● Faça o seguinte
**a)** Reproduza fielmente o trecho da notícia sobre os pinguins-de-adélia, começando em "Os preparativos para" e seguindo até "ecossistemas da Antártida.".
**b)** Responda com base na notícia sobre os pinguins-de-adélia:
(i) Em que arquipélago fica a ilha de Adams?
(ii) Com quantos pinguins, aproximadamente, contava a colônia identificada?
(iii) O que interrompeu a primeira tentativa de chegar à ilha?

● Trecho da página
○ ○ ○ ○

Rússia descobre colônia de pinguins-de-adélia na Antártida
A espécie serve como indicador do estado dos ecossistemas marinhos
Cientistas russos do Instituto de Pesquisa do Ártico e da Antártida realizaram, pela primeira vez na história das observações regulares na Antártida, um levantamento na ilha de Adams, localizada na porção oeste do arquipélago de Haswell. O estudo revelou que pinguins-de-adélia habitam a ilha há muito tempo e ocupam praticamente todas as áreas adequadas para a nidificação.
Segundo o Ministério dos Recursos Naturais da Rússia, a equipe identificou e descreveu detalhadamente uma colônia com cerca de 500 pinguins, além de um grupo de focas-de-weddell nas proximidades.
"Os pinguins-de-adélia são muito sensíveis às mudanças no gelo marinho e ao estado da base alimentar. Por isso, o monitoramento regular de suas colônias nos fornece informações extremamente importantes sobre o estado dos ecossistemas marinhos da Antártida como um todo. O grupo de focas é composto por apenas alguns indivíduos, mas o simples fato de sua presença na ilha também tem importância científica. A Antártida se revela de uma nova forma a cada vez, mesmo em lugares onde, aparentemente, tudo já era conhecido", afirmou Iuri Mizin, ornitólogo da estação Mirni.
Os preparativos para a expedição levaram vários meses. A equipe conseguiu chegar à ilha apenas na segunda tentativa, após a primeira ser interrompida por uma tempestade. A partir de agora, a ilha de Adams passará a integrar o programa permanente de monitoramento dos ecossistemas da Antártida.

○ ○ ○ ○

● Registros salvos

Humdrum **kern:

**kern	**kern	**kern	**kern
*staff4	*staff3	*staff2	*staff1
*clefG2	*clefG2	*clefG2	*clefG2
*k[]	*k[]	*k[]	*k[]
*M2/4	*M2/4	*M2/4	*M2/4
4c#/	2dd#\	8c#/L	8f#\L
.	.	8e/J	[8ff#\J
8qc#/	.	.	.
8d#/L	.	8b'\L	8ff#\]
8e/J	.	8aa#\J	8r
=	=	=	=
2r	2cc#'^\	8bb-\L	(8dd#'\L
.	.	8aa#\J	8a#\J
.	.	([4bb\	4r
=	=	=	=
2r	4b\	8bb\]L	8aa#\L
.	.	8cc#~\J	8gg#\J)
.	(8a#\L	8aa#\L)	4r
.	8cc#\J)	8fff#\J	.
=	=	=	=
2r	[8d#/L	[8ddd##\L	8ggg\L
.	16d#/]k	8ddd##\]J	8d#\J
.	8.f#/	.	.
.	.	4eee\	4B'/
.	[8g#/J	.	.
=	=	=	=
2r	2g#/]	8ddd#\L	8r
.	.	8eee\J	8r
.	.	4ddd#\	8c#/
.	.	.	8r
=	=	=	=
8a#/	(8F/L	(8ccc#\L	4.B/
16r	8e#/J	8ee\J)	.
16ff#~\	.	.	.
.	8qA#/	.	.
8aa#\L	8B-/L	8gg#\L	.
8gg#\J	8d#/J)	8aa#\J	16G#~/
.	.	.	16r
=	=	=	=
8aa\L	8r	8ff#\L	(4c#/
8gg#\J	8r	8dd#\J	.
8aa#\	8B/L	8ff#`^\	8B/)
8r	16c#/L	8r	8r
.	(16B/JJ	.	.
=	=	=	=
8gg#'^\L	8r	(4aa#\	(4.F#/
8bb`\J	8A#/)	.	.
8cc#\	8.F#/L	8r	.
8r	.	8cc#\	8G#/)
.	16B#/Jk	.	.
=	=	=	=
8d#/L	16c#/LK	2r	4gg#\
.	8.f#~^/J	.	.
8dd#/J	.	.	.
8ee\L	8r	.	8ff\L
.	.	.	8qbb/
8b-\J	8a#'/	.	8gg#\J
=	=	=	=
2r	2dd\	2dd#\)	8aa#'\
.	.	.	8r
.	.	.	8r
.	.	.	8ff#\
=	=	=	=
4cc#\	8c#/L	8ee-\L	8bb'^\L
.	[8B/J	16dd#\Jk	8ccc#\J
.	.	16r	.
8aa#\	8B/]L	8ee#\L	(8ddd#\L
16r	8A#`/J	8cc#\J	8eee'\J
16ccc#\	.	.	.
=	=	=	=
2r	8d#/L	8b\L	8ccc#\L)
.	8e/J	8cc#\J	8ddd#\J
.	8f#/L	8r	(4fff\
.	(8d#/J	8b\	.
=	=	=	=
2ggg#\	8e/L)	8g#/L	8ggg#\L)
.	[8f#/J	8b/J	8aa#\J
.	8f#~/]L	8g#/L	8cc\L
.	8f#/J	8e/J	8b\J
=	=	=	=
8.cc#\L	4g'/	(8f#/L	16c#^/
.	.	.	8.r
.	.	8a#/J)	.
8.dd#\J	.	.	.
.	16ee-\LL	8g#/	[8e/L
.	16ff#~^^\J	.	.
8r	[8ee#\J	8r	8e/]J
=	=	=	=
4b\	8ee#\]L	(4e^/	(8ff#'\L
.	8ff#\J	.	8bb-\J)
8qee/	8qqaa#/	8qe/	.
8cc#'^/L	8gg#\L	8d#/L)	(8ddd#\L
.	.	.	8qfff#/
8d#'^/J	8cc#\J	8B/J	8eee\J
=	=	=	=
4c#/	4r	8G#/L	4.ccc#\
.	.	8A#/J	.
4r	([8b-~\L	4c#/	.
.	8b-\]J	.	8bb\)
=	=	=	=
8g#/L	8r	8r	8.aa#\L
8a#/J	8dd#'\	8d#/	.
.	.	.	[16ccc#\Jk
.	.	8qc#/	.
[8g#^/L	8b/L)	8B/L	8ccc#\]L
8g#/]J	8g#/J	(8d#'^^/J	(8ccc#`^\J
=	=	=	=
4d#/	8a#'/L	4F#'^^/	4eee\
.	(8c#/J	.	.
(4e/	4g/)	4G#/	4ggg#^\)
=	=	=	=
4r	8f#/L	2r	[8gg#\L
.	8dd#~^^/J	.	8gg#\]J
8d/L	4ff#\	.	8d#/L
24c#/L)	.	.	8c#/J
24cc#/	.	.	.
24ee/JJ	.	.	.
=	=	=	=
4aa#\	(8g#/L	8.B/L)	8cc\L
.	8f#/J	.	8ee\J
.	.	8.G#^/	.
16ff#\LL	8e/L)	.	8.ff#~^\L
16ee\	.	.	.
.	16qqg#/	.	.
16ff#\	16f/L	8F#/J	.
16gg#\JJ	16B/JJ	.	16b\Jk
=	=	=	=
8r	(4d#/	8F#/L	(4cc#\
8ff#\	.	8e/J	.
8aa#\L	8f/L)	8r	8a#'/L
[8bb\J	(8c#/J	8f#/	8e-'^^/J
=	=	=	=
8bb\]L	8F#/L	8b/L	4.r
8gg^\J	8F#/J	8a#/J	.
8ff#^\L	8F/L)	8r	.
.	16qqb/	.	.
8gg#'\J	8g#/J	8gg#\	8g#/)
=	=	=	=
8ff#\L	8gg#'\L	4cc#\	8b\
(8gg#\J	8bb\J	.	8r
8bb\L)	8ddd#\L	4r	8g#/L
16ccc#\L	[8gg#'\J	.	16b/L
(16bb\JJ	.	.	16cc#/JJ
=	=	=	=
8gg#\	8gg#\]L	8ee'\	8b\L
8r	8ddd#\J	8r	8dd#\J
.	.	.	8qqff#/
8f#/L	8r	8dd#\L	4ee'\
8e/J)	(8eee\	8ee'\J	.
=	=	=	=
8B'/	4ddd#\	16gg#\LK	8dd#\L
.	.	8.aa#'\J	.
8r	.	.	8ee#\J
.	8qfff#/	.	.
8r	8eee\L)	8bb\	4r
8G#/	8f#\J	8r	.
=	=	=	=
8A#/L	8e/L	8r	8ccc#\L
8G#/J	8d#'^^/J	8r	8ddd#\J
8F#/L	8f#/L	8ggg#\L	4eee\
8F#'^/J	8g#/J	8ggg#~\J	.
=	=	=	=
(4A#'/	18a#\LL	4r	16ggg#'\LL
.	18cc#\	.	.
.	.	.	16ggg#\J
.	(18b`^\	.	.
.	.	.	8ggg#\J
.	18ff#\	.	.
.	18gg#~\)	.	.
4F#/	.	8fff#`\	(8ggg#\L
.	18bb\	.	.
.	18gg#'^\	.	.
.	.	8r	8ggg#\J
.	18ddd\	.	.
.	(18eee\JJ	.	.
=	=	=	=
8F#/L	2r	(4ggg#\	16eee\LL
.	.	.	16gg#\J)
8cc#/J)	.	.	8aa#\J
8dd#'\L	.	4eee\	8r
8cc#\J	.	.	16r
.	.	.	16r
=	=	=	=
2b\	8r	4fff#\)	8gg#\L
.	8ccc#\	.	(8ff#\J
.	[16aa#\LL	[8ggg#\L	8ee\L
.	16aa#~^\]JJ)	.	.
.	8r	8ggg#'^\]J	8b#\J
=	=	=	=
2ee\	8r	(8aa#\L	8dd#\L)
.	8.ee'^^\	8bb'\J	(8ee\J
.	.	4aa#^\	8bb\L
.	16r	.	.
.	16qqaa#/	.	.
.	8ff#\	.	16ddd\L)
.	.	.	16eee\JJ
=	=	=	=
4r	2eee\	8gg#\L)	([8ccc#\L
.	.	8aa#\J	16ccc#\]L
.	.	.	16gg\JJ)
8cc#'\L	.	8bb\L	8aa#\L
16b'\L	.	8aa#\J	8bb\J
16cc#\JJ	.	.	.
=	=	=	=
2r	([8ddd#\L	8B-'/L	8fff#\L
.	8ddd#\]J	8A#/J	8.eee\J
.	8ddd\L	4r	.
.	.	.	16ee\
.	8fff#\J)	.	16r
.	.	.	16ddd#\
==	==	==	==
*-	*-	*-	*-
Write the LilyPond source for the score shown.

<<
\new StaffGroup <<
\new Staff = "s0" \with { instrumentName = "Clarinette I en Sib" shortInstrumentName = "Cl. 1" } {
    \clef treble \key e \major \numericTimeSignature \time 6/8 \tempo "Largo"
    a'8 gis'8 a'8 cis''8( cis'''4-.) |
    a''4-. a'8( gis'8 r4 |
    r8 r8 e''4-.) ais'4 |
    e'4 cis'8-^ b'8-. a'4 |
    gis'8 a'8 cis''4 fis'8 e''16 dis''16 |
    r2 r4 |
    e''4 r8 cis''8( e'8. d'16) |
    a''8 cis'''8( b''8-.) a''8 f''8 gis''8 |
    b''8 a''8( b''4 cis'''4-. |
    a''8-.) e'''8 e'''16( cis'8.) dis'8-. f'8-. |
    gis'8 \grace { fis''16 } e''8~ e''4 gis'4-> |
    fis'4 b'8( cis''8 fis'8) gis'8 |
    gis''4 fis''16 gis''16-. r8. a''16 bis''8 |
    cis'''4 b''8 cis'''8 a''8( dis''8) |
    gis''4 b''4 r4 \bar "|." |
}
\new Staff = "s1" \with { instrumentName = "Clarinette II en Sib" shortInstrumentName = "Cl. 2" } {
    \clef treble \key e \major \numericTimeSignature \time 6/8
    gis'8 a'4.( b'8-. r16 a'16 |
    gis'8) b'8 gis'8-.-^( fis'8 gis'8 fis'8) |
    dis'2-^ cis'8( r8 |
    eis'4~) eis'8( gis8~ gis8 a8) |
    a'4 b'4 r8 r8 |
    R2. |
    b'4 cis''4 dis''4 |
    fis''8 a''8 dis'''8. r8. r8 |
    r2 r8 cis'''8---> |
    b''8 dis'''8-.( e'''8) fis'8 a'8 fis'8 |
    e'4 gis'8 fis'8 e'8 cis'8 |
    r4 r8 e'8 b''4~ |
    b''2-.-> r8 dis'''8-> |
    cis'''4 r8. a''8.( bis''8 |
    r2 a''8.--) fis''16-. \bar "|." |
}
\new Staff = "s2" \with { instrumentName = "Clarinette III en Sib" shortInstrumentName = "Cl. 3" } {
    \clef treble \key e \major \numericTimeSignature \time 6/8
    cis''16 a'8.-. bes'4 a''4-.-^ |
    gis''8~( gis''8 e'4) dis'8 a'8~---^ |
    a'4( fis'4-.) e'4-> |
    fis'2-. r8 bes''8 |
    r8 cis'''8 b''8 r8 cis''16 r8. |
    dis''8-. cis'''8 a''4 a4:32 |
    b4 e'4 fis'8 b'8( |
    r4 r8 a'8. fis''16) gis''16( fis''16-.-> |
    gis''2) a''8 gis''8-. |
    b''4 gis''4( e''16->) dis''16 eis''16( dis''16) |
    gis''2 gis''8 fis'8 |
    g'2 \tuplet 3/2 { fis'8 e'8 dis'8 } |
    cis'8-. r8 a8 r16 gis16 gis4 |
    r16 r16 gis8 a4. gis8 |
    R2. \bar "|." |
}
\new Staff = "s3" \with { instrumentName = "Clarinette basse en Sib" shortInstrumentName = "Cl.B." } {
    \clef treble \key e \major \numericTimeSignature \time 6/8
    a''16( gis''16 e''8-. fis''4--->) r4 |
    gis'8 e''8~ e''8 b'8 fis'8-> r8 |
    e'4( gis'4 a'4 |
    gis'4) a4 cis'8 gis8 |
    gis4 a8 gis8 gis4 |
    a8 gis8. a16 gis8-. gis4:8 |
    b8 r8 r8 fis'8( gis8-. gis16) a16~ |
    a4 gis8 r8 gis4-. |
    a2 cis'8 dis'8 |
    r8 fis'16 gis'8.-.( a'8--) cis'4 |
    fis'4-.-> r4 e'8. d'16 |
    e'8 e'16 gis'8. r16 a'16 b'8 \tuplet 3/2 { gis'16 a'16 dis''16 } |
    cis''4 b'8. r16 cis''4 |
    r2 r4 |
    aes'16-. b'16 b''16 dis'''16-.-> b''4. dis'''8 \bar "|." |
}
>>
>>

○ ○ ○ ○

● Respostas
**a)**
Os preparativos para a expedição levaram vários meses. A equipe conseguiu chegar à ilha apenas na segunda tentativa, após a primeira ser interrompida por uma tempestade. A partir de agora, a ilha de Adams passará a integrar o programa permanente de monitoramento dos ecossistemas da Antártida.

**b)**
(i) No arquipélago de Haswell, na porção oeste.
(ii) Cerca de 500 pinguins.
(iii) Uma tempestade.